◆ THE PROBLEM:
List every equation in the LaTeX exercise source below that contains the variable $u$.
___ SOURCE EXTRACT ___
Then $u + y = x + v$ and $x + b = a + y$.
Rearranging terms, we have $u - v = x - y$ and $x - y = a - b$.
Thus $u - v = a - b$.
Rearranging terms once more yields $u + b = a + v$.
Thus $\pair{\pair{u, v}, \pair{a, b}} \in Q$.
Therefore $Q$ is transitive.
\end{proof}
\subsubsection{\unverified{Exercise 3.41b}}%
\hyperlabel{ssub:exercise-3.41-b}
Is there a function $G \colon (\mathbb{R} \times \mathbb{R}) / Q
\rightarrow (\mathbb{R} \times \mathbb{R}) / Q$ satisfying the equation
\begin{equation}
\hyperlabel{ssub:exercise-3.41-b-eq1}
G([\pair{x, y}]_Q) = [\pair{x + 2y, y + 2x}]_Q?
\end{equation}
\begin{proof}
Let $f \colon \mathbb{R} \times \mathbb{R}
\rightarrow \mathbb{R} \times \mathbb{R}$ be given by
$f(\pair{x, y}) = \pair{x + 2y, y + 2x}$.
___ SOURCE MATERIAL ___
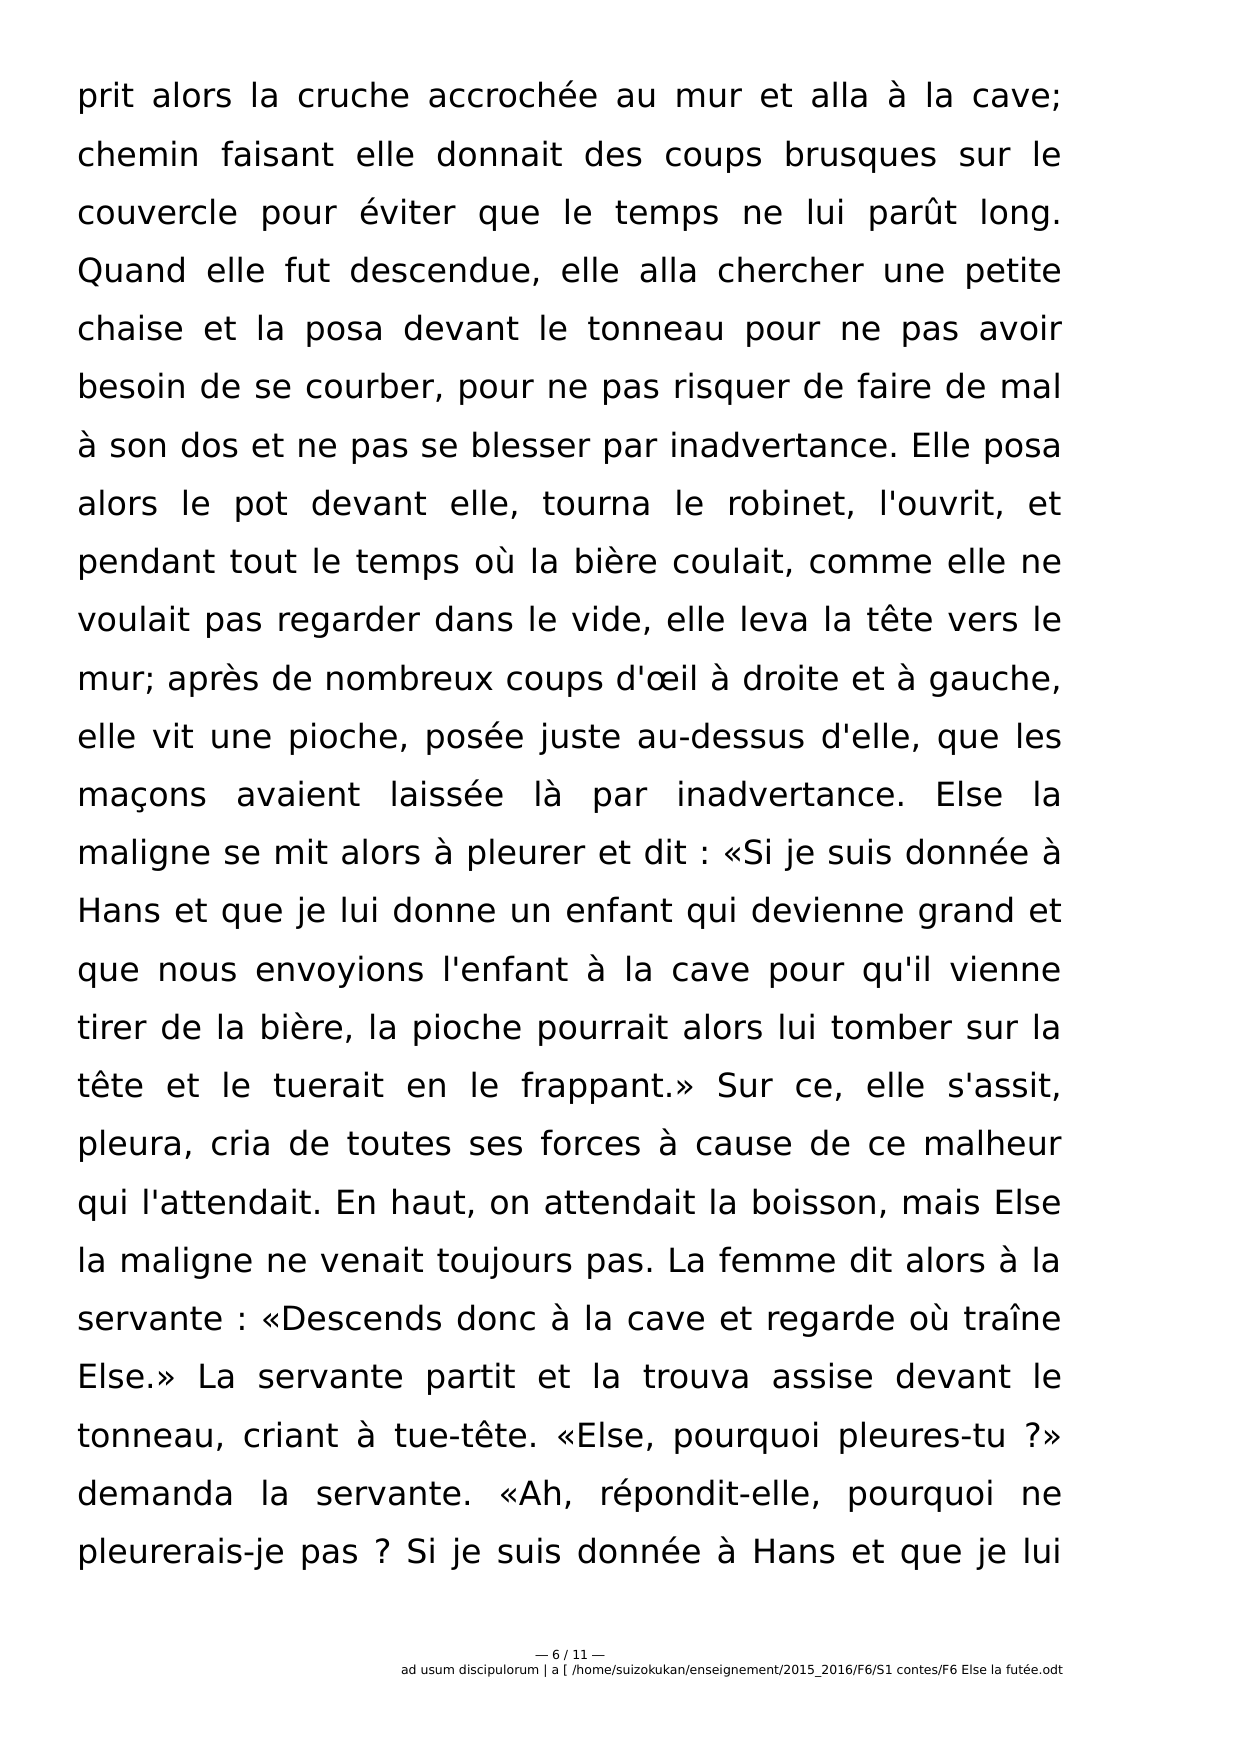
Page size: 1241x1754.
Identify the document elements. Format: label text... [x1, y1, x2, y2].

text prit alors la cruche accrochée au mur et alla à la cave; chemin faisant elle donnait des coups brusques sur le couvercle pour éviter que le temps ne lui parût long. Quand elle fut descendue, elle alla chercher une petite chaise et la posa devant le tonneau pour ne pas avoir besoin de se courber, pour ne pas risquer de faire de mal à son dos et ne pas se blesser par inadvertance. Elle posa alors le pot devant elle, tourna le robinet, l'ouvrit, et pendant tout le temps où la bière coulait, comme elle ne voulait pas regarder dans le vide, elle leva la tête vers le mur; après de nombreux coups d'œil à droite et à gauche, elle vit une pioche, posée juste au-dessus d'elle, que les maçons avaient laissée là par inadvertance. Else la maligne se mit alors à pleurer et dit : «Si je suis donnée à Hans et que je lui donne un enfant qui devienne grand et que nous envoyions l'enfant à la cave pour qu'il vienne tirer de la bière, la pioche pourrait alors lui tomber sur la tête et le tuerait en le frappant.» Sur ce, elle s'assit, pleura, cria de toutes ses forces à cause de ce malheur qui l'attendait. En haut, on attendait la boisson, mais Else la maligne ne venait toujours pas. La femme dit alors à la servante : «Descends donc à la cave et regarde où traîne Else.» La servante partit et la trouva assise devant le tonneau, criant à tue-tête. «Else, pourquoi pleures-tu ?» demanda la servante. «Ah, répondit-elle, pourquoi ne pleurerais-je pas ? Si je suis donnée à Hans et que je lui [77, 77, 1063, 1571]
___
◆ RESULT BELOW:
- $u + y = x + v$
- $u - v = x - y$
- $u - v = a - b$
- $u + b = a + v$